PHOTOS: Explosions at Boston Marathon

Some of those wounded in the explosion attended the service, including a young woman on crutches with her right leg bandaged to the knee. She had been treated at Tufts Medical Center.

Also at the service were some Boston Medical Center nurses who had treated the wounded and said they were reassured and inspired.

“In a time of tragedy, it shows how much we can come together and mourn,” said Antoinette Grant, a registered nurse from Boston.

Grant said Obama’s message to victims showed the attack touched the president.

“He took it very personally,” she said.

Nurse Angela DeSilva said she especially appreciated the president’s strong words and courage “to show we don’t back down.”

Dr.
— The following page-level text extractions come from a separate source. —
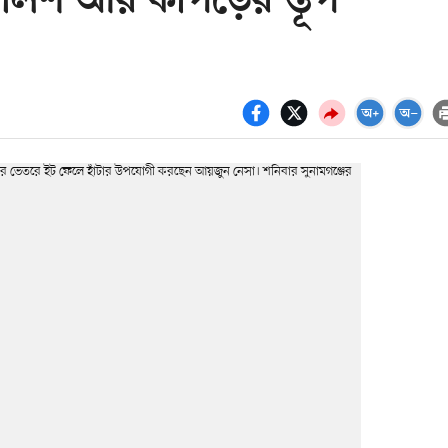
ালিশ আর কাপড়ের স্তূপ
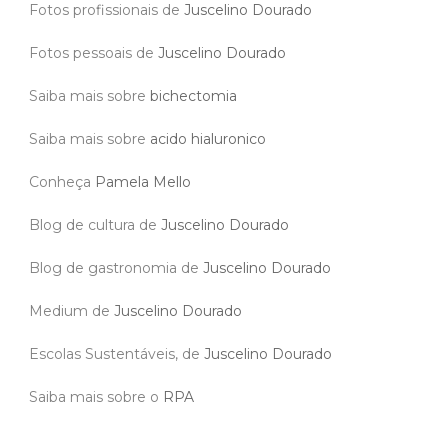
Fotos profissionais de
Juscelino Dourado
Fotos pessoais de
Juscelino Dourado
Saiba mais sobre
bichectomia
Saiba mais sobre
acido hialuronico
Conheça
Pamela Mello
Blog de cultura de
Juscelino Dourado
Blog de gastronomia de
Juscelino Dourado
Medium de
Juscelino Dourado
Escolas Sustentáveis, de
Juscelino Dourado
Saiba mais sobre o
RPA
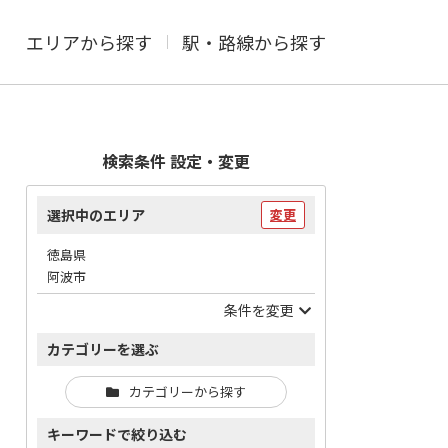
エリアから探す
駅・路線から探す
検索条件 設定・変更
選択中のエリア
変更
徳島県
阿波市
条件を変更
カテゴリーを選ぶ
カテゴリーから探す
キーワードで絞り込む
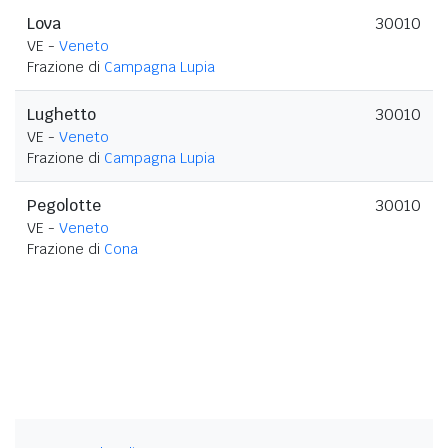
Lova
30010
VE -
Veneto
Frazione di
Campagna Lupia
Lughetto
30010
VE -
Veneto
Frazione di
Campagna Lupia
Pegolotte
30010
VE -
Veneto
Frazione di
Cona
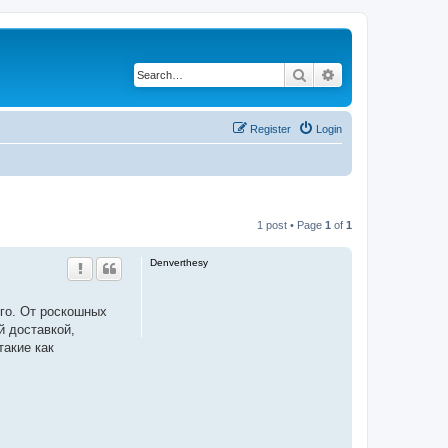
Search
Advanced search
Register
Login
1 post • Page
1
of
1
Denverthesy
го. От роскошных
й доставкой,
такие как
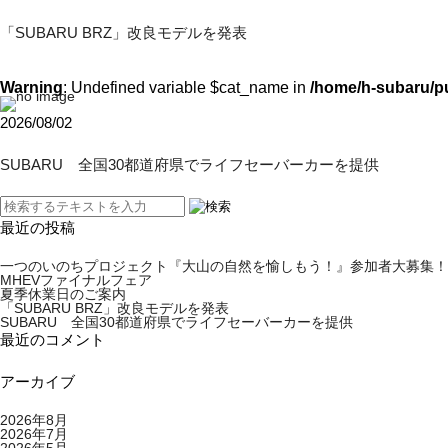
「SUBARU BRZ」改良モデルを発表
Warning
: Undefined variable $cat_name in
/home/h-subaru/p
2026/08/02
SUBARU 全国30都道府県でライフセーバーカーを提供
最近の投稿
一つのいのちプロジェクト『大山の自然を愉しもう！』参加者大募集！
MHEVファイナルフェア
夏季休業日のご案内
「SUBARU BRZ」改良モデルを発表
SUBARU 全国30都道府県でライフセーバーカーを提供
最近のコメント
アーカイブ
2026年8月
2026年7月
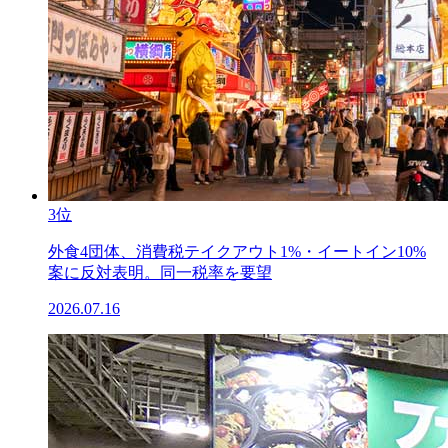
3位
外食4団体、消費税テイクアウト1%・イートイン10%
案に反対表明。同一税率を要望
2026.07.16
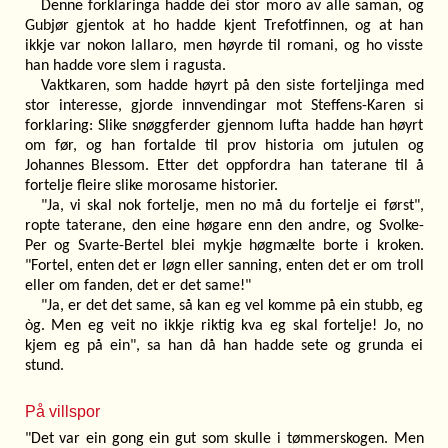
Denne forklaringa hadde dei stor moro av alle saman, og
Gubjør gjentok at ho hadde kjent Trefotfinnen, og at han
ikkje var nokon lallaro, men høyrde til romani, og ho visste
han hadde vore slem i ragusta.
Vaktkaren, som hadde høyrt på den siste forteljinga med
stor interesse, gjorde innvendingar mot Steffens-Karen si
forklaring: Slike snøggferder gjennom lufta hadde han høyrt
om før, og han fortalde til prov historia om jutulen og
Johannes Blessom. Etter det oppfordra han taterane til å
fortelje fleire slike morosame historier.
"Ja, vi skal nok fortelje, men no må du fortelje ei først",
ropte taterane, den eine høgare enn den andre, og Svolke-
Per og Svarte-Bertel blei mykje høgmælte borte i kroken.
"Fortel, enten det er løgn eller sanning, enten det er om troll
eller om fanden, det er det same!"
"Ja, er det det same, så kan eg vel komme på ein stubb, eg
òg. Men eg veit no ikkje riktig kva eg skal fortelje! Jo, no
kjem eg på ein", sa han då han hadde sete og grunda ei
stund.
På villspor
"Det var ein gong ein gut som skulle i tømmerskogen. Men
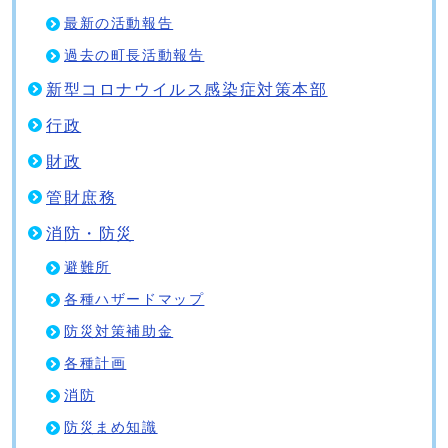
最新の活動報告
過去の町長活動報告
新型コロナウイルス感染症対策本部
行政
財政
管財庶務
消防・防災
避難所
各種ハザードマップ
防災対策補助金
各種計画
消防
防災まめ知識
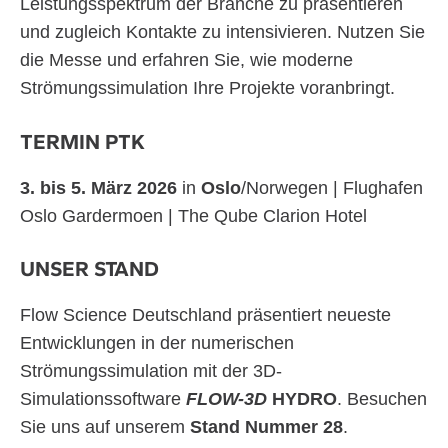
Leistungsspektrum der Branche zu präsentieren
und zugleich Kontakte zu intensivieren. Nutzen Sie
die Messe und erfahren Sie, wie moderne
Strömungssimulation Ihre Projekte voranbringt.
TERMIN PTK
3. bis 5. März 2026
in
Oslo
/Norwegen | Flughafen
Oslo Gardermoen | The Qube Clarion Hotel
UNSER STAND
Flow Science Deutschland präsentiert neueste
Entwicklungen in der numerischen
Strömungssimulation mit der 3D-
Simulationssoftware
FLOW-3D
HYDRO
. Besuchen
Sie uns auf unserem
Stand Nummer 28
.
Natalie Stavas, who treated victims after running the marathon herself, left the service and returned to work.

“It was beautiful,” she said.

Karen Richards, 50, of Pleasanton, Calif., waited in line for tickets with a running partner. They had traveled to town for their third Boston Marathon, which Richards completed just before the explosions. Officials at the church saw their race jackets and ushered them up to the eighth row, she said.

“We wanted to show support for the victims and their families and for Boston. You come to Boston and you take a piece home in your heart,” she said.

Richards was close enough to feel the blast and said the service helped her “to try to process all this and heal.”

Richards especially appreciated the president’s analogy: “Marathon runners are like that — we continue to go even when it gets tough.”

She said she left the service with a powerful message: “United we stand. Justice will come.”

Her running partner, Cheryl Babel, 58, of Danville, Calif., said she was encouraged to see so many people determined to get back to their lives.

“Boston’s going to move on and continue the tradition” of the marathon, she said, although “this is really traumatic for a lot of people.”

“It was just hopeful to have everyone optimistic that it will go on,” she said. “That’s just rejuvenated us. I’ve always said the Boston Marathon is humanity at its finest. People will find strength in that and move on.”